Jaipur, Oct 16 (IANS) In an innocuous double-storey house on JLN Marg, a quiet residential neighbourhood in the Rajasthan capital, life is a daily celebration for 10 children aged 4 to 12.
These children are constantly caught between a sapping disease and sunny health. For, Kajal, Kishna, Yogi, Deep, Govardhan, Aaman, Vikram, Bunty, Akash and Suman (names changed) are the inmates of what is perhaps Rajasthan's first orphanage for HIV positive children, Aalingan, run by the non-profit organisation Faith.
Aalingan has a dash of blue blood. The elegantly furnished three-room apartment on the second floor of a housing block is the centre of erstwhile royal Smriti Singh's life.
Smriti, the scion of the erstwhile principality of Panched in Madhya Pradesh, inaugurated the orphanage in September 2007, moved by the plight of several HIV positive children orphaned by the disease in the course of her social work in Jaipur.
'It is the fulfilment of a dream that I have always cherished. I wanted to build an orphanage for HIV positive children but did not have enough money. Last year, I found that I had managed to save enough from my bridal line export business to rent out an apartment,' Smriti told this visiting IANS correspondent in Jaipur.
The inmates, mostly from the underprivileged families from the state's hinterland, were recommended by the Sawai Mansingh Hospital in the city.
The home is funded by Smriti, while the state government pays the medical bills and supplies the anti-retroviral drugs.
The medicine cabinet is full of Virolan tablets, a common variety of the anti-retroviral pills. 'The children are medicated twice a day but the dose varies according to their weight and height,' Smriti said.
Medicines apart, the strict health regimen at Aalingan includes tests for CD4 (immunity cell) count once a month, checks against common cold and allergic infections. The mornings begin with yoga.
'We do not allow the children to play in the sun and their school routine - most of them attend the local Disneyland School - is strictly monitored. We brook no late nights or stressful schedules,' Smriti said.

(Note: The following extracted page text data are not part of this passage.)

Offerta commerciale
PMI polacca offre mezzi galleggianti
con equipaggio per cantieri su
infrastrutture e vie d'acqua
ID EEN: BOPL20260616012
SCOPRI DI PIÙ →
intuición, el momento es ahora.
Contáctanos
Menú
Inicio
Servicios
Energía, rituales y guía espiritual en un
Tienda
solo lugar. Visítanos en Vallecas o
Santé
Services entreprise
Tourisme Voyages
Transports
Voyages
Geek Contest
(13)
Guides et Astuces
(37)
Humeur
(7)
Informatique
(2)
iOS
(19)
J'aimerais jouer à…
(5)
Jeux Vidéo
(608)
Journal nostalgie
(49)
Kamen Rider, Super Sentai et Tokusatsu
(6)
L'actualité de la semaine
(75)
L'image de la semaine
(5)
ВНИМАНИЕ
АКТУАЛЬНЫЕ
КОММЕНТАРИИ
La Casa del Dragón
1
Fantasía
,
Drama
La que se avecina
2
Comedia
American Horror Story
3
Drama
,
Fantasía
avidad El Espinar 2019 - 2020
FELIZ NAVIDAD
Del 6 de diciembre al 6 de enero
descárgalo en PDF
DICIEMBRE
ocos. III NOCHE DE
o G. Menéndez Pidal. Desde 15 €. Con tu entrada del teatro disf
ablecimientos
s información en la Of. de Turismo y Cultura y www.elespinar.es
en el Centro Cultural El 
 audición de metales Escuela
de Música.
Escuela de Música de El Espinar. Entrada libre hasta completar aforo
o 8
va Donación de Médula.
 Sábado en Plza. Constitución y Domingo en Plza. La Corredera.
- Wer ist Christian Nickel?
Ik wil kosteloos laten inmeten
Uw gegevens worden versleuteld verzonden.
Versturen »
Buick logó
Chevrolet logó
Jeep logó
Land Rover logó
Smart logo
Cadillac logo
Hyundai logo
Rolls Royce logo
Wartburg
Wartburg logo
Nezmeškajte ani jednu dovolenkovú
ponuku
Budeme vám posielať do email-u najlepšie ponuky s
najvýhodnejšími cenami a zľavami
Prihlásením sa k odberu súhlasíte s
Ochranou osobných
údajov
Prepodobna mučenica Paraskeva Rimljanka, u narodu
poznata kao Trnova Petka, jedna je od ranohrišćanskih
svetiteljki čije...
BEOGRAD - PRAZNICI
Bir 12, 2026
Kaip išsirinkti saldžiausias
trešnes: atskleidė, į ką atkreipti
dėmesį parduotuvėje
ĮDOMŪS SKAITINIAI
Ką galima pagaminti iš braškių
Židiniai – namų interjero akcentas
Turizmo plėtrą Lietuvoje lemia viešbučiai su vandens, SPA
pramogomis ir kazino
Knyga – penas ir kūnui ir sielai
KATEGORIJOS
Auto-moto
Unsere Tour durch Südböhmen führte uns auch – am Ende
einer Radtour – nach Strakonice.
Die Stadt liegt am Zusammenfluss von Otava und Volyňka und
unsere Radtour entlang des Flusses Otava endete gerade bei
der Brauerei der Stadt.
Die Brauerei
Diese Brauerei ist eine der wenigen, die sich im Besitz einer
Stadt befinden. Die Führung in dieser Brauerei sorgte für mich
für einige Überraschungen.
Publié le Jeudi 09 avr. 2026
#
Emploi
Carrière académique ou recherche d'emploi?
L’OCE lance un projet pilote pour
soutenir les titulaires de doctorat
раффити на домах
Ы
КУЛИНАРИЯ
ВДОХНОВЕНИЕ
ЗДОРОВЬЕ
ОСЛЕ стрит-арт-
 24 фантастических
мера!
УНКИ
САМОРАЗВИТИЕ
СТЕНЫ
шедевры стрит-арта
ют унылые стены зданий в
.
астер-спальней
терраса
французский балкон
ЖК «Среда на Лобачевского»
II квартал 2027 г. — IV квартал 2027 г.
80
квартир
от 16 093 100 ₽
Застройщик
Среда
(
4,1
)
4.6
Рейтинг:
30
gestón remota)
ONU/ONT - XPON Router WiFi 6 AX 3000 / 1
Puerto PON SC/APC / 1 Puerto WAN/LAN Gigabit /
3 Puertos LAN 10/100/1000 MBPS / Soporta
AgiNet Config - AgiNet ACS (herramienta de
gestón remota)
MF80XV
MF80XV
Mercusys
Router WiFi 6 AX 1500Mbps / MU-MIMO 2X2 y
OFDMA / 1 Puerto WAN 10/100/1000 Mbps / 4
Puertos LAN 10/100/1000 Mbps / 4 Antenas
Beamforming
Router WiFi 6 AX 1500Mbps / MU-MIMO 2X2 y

Not that the inmates are bothered, a clutch of high-adrenaline activities keep them on their feet.
The home is crammed with toys of every conceivable kind. Puzzles, billiards, cricket kits, soft toys, paint boxes, dolls, mechanical sets, chessboards and ludo - the shelves in the bedrooms done up in bright bedspreads, posters, wall papers, stickers and floral curtains - resemble a mini toy shop. The beds are impeccably made and the children make sure that no one rumples them during the day.
'We love to play,' says Yogi, a student of Class 8. He has no ambitions. 'God knows. I can be anything when I grow up but I have left it to the almighty,' says the shy 12-year-old with wise brown eyes that shimmer with mists of latent sorrow.
He is a crack shot at the billiards pool and spends most of his after-school hours putting the coloured balls into the slots.
Eleven-year-old Aaman has lost his right eye and the vision in his left eye is dimming. 'The HIV infection has reached his eyes,' says Smriti. Aaman hails from a remote area in Barmer - where his father, a poor truck driver, infected his mother before his death.
Aaman's mother died a few years later. And he was sent to the Sawai Mansingh Hospital in Jaipur from where he was sent to the orphanage. Aalingan is his home now. And the quiet boy with gold ear studs and feminine manners is showing remarkable improvement in health.
'His CD14 count has shot up to 1084 from 343 when he came here a few months ago,' Smriti said.
Deep and Monty are the babies of the home. The toddlers, aged one-and-a-half and two respectively, babble and race around the spacious apartment clutching their soft toys. They are in ship shape.
'We go to play school and love to draw,' says Monty proudly displaying a sketchbook full of coloured shapes.
Kajal, the only girl in the group of 10, wants to be a doctor.
According to Smriti, her NGO primarily focuses on healthcare, counselling, building awareness against the disease, ensuring quality school-level education and recreational facilities for children at Aalingan. India has over 2.5 million HIV/AIDS patients.
The home depends on the services of a stream of voluntary aid workers from both India and abroad who spend their summer months and pre-job breaks at the orphanage.
'But I need resources. It is difficult to sustain on personal finance. I want to make room for 10 more children, but I need sponsors,' says Smriti, who divides her time between the home and her residence-turned-resort for high-end tourists.
Help is coming, but the flow is intermittent. The Jaipur-based Clarkes-Amer hotel provides free lunches to the children; and the princess of Gunawati, an erstwhile royal estate, pays for the daily quota of milk.
'I want the royalty of Rajasthan and the neighbouring states to contribute to my cause, along with the common man,' exhorts Smriti as the children troop into the dining room for a sumptuous lunch with their 'mother' in tow.